ARBEITSAUFTRAG → Schreibe alle folgenden Datensätze Zeile für Zeile ohne jede Änderung ab.

=-=-=

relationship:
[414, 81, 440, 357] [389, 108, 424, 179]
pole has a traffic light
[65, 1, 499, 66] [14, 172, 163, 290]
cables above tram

=-=-=

LÖSUNG DER AUFGABE →
relationship:
[414, 81, 440, 357] [389, 108, 424, 179]
pole has a traffic light
[65, 1, 499, 66] [14, 172, 163, 290]
cables above tram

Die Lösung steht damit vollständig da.